I already explained it. The effect was made when the money came here. By buying so many Treasuries, the yields went way down, and asset bubbles were created. There is a misunderstanding that the FCBs are just buying Treasuries. But in truth, their purchases of mortgages (Fannie Mae GSE kind of stuff and MBS) exceeds the Treasury purchases. The growth in the financial sector rose from 4% of GDP in 1980 to 71% by early 2002 (I don’t know what it is today). The Flow of Funds report shows all this. Federally related mortgage pools have grown from $114 bil in 1980 to $3 tril in 2002. In 2002, mortgage-related securities issurance totaled $1 trillion in just the first half of the year, an increase of over 50% from the same period in 2001.
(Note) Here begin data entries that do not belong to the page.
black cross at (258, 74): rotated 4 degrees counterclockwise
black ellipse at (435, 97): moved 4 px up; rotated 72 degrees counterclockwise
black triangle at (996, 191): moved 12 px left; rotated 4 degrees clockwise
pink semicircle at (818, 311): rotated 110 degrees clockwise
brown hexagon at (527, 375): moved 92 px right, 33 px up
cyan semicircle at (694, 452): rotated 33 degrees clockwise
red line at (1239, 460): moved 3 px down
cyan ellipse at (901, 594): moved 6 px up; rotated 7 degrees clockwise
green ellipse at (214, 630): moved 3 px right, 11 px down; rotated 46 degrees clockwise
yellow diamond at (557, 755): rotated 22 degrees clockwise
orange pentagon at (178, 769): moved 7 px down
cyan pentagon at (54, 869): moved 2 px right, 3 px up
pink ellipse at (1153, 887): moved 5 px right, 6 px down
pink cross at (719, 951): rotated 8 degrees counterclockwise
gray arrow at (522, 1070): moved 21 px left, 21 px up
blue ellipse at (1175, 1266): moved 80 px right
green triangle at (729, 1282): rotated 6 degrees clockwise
So that money is hot, hot, hot, and it alone is responsible for our big stock market gains since early 1980, and the asset bubbles fueled since then. The bonds that were purchased are used by businesses and governments to provide services, and their purchase affects the interest rate of those bonds.
As of 2002, Treasuries were the 4th largest category of total credit market debt. The 3 bigger ones are financial sector, non-financial corporate business, and the household sector. The FCB dollars are going into about 26 categories of credit markets, working to make easy money for us to buy stuff, for corporations to buy each other out. Check Flow of Funds, Table L.1.
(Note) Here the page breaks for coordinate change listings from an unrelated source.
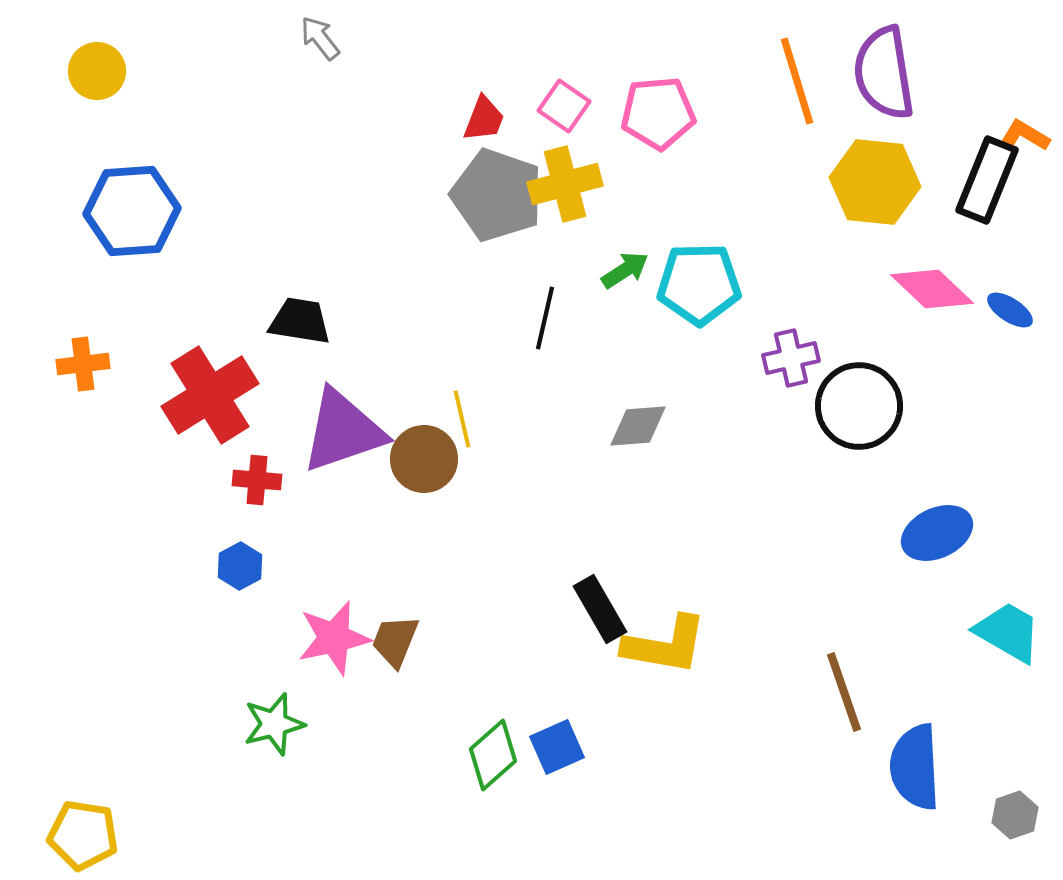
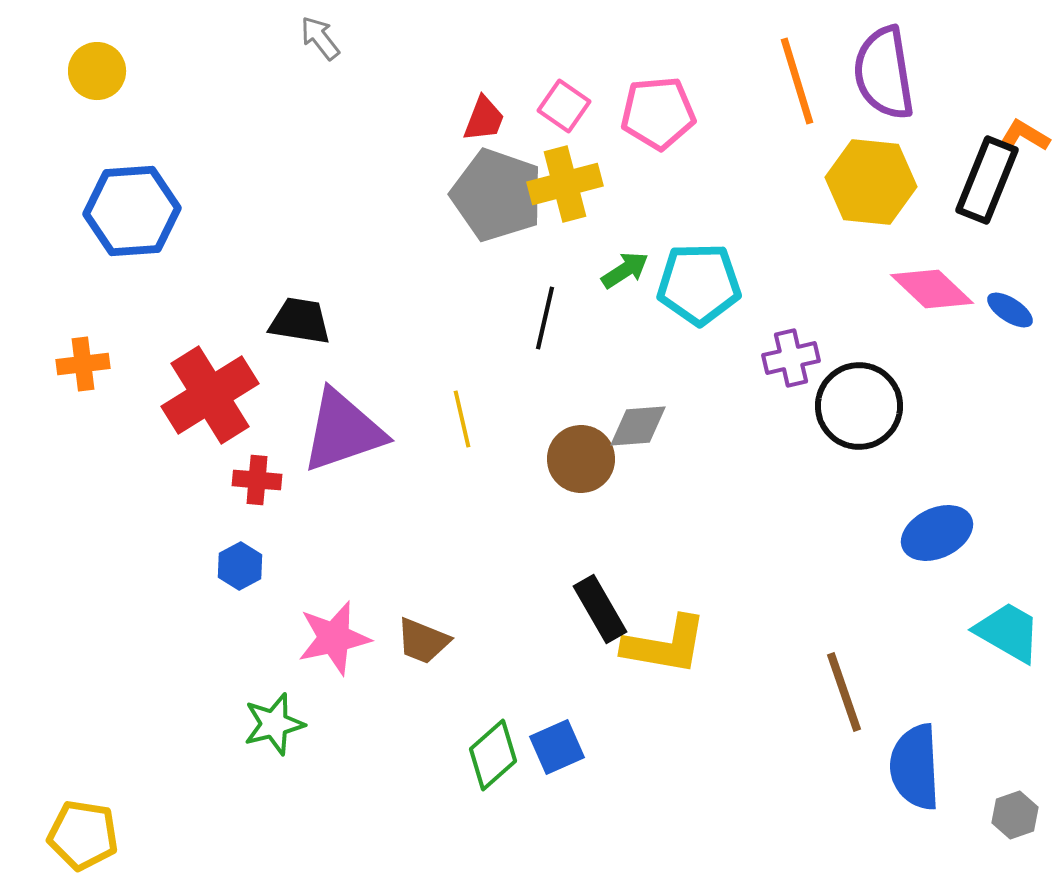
yellow hexagon at (875, 182): moved 4 px left
brown circle at (424, 459): moved 157 px right
brown trapezoid at (395, 641): moved 28 px right; rotated 90 degrees counterclockwise
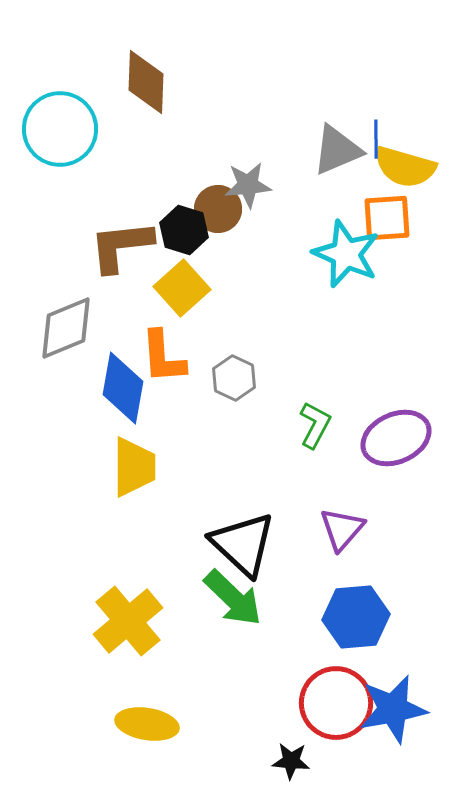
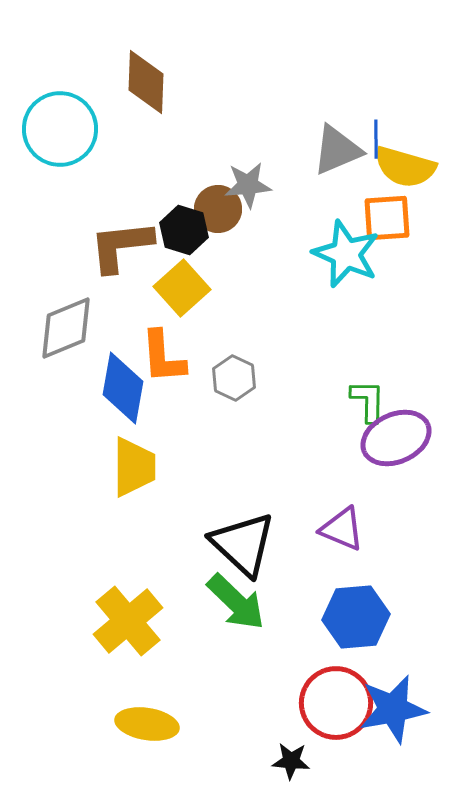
green L-shape: moved 53 px right, 24 px up; rotated 27 degrees counterclockwise
purple triangle: rotated 48 degrees counterclockwise
green arrow: moved 3 px right, 4 px down
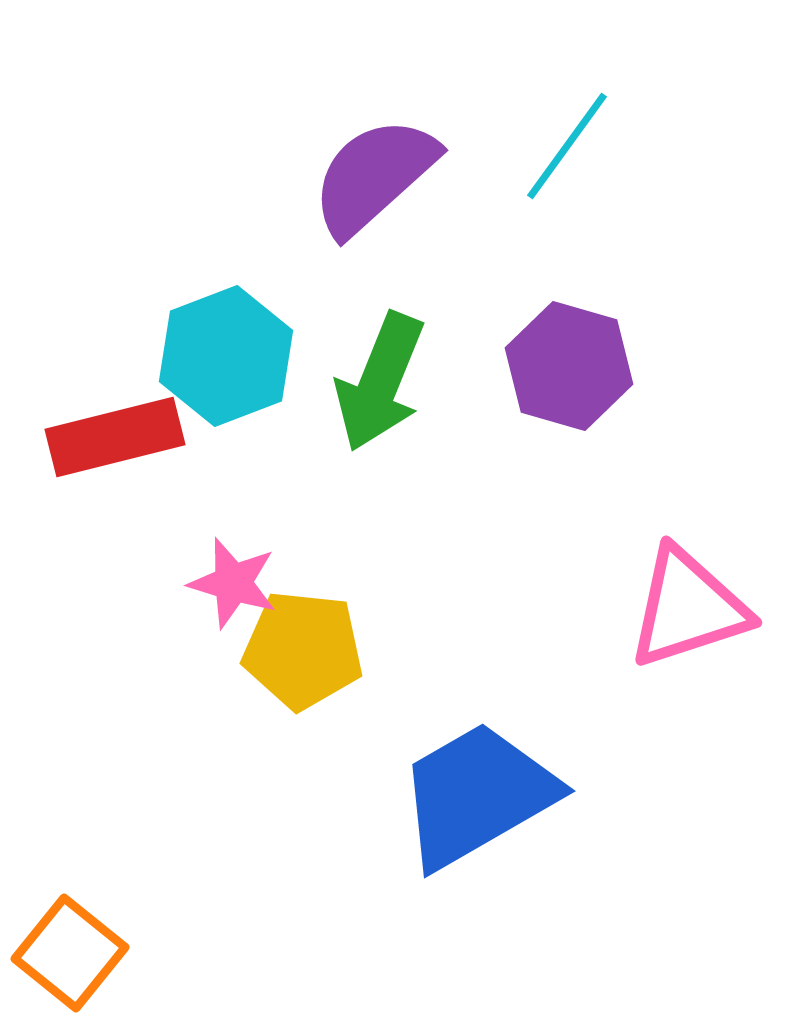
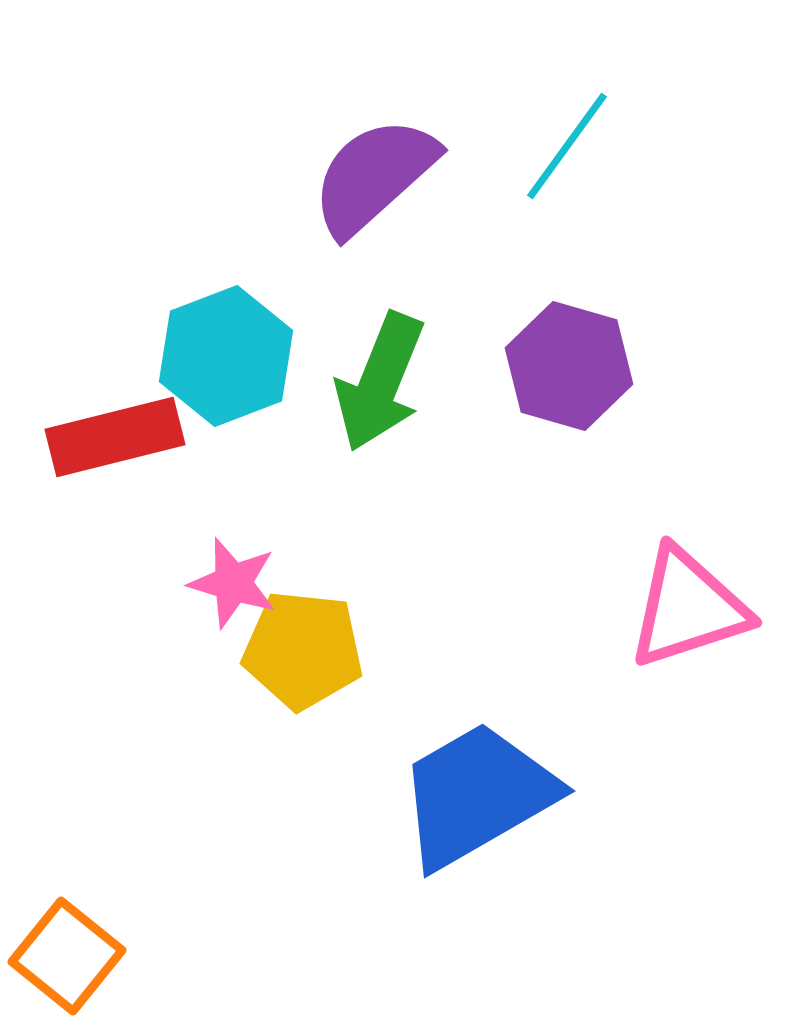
orange square: moved 3 px left, 3 px down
So the question remains what happens when the FCB divests its US assets. It will have the effect of credit contraction, and devaluing the dollar and US assets. Imagine the stock market really falling when those foreigners sell their US stocks.
So when we ask who is to blame for the housing bubble, don’t blame realtors or lenders. Blame the US consumer for spending more than producing, because the result is that a bunch of countries ended up with hundreds of billions of dollars that they needed to find a home for.